Source passage
==================================================

EXHIBIT 10.3
FIRST AMENDMENT TO CREDIT AGREEMENT
THIS FIRST AMENDMENT TO CREDIT AGREEMENT is made as of the 9 day of
March, 1999, by and between TECHNISOURCE, INC., a Florida corporation, and
TECHNISOURCE OF FLORIDA, INC., a Florida corporation, a wholly-owned subsidiary
of Technisource, Inc. (collectively, the "Borrower"), and NATIONSBANK, N.A., a
national banking association (the "Lender").
W I T N E S S E T H:
WHEREAS, the Borrower and the Lender previously entered into that certain
Credit Agreement dated as of January 29, 1999 (the "Credit Agreement");
WHEREAS, the Borrower has requested, and the Lender has agreed, to modify
and extend the Loan, subject to the terms and conditions contained herein and in
the Credit Agreement; and
WHEREAS, the parties hereto wish to amend the Credit Agreement as provided
herein.
NOW, THEREFORE, in consideration of the sum of Ten Dollars ($10.00) and
other good and valuable consideration, the receipt and sufficiency of which are
hereby acknowledged, and in consideration of the loans or extensions of credit
heretofore now or hereafter made or to be made for the benefit of the Borrower
by the Lender, the parties do hereby agree as follows:
1. The Borrower and the Lender agree that the recitals set forth above are
true, correct, and complete, and are hereby incorporated herein.
2. All capitalized terms used herein and not otherwise defined herein shall
have the meanings ascribed to them in the Credit Agreement.
3. The definition of "Interest Coverage Ratio" contained in Section 1.1 of the
Credit Agreement is hereby amended and restated so that, from and after the
date hereof, it shall read in its entirety as follows:
"INTEREST COVERAGE RATIO" shall mean (i) Borrower's Adjusted EBITL;
divided by (ii) the sum of Interest Expense and Rentals for the Borrower.

==================================================

Study questions
a: Reproduce the passage of the credit agreement amendment word for word, starting at "NOW, THEREFORE, in" and ending at "hereby incorporated herein.".
b: Using the credit agreement amendment, decide whether each statement agrees with it, answering yes or no and quoting the words that settle it: (i) The Lender is a national banking association. (ii) The original Credit Agreement is dated March 9, 1999. (iii) Technisource of Florida, Inc. is a Delaware corporation.
The lines that come next are not needed for anything here.

Recorded data
==================================================

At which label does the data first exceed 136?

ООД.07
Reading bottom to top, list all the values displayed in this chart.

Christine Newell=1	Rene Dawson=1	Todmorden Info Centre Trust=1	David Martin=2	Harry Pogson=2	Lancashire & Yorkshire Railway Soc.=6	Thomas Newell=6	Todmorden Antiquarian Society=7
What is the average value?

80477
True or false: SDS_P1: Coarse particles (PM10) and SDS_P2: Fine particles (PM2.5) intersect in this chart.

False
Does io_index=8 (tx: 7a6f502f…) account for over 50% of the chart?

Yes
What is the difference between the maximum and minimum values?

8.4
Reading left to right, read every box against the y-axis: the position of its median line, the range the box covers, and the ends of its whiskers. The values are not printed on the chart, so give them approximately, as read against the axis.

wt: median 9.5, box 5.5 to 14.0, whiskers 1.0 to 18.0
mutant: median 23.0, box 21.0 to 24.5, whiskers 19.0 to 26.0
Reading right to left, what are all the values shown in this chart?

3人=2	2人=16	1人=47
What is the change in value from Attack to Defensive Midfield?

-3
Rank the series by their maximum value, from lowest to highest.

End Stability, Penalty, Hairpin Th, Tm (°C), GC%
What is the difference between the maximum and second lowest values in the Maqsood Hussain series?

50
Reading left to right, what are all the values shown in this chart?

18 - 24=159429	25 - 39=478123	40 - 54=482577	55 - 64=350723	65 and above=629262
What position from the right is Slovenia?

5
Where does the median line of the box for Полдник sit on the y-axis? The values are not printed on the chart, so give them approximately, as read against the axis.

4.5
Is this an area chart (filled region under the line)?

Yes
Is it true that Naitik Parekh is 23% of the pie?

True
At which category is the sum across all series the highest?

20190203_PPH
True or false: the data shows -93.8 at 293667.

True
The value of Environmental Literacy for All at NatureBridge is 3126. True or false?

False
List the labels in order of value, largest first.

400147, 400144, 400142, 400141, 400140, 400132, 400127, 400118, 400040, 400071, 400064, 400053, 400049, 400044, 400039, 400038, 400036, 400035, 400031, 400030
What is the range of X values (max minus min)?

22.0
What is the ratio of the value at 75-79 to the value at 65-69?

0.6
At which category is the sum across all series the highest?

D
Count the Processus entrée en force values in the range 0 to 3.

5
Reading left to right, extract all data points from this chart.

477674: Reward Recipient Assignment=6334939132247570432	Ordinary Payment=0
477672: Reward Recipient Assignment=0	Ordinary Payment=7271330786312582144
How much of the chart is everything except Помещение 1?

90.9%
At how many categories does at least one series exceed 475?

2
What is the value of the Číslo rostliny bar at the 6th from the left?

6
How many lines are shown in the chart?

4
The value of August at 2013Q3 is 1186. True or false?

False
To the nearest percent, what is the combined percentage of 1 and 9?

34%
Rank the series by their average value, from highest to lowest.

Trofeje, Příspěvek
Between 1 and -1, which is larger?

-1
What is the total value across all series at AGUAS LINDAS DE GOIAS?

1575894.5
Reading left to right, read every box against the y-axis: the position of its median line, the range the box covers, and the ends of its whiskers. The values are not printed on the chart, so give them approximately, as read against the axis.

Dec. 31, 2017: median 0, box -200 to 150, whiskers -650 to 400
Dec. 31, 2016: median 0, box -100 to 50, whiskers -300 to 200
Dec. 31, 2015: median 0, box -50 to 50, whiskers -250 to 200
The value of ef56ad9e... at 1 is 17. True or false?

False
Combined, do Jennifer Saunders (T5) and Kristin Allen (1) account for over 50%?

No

==================================================

Task-by-task solutions
a:
NOW, THEREFORE, in consideration of the sum of Ten Dollars ($10.00) and
other good and valuable consideration, the receipt and sufficiency of which are
hereby acknowledged, and in consideration of the loans or extensions of credit
heretofore now or hereafter made or to be made for the benefit of the Borrower
by the Lender, the parties do hereby agree as follows:
1. The Borrower and the Lender agree that the recitals set forth above are
true, correct, and complete, and are hereby incorporated herein.

b: (i) Yes: "NATIONSBANK, N.A., a national banking association (the "Lender")". (ii) No: "Credit Agreement dated as of January 29, 1999". (iii) No: "TECHNISOURCE OF FLORIDA, INC., a Florida corporation".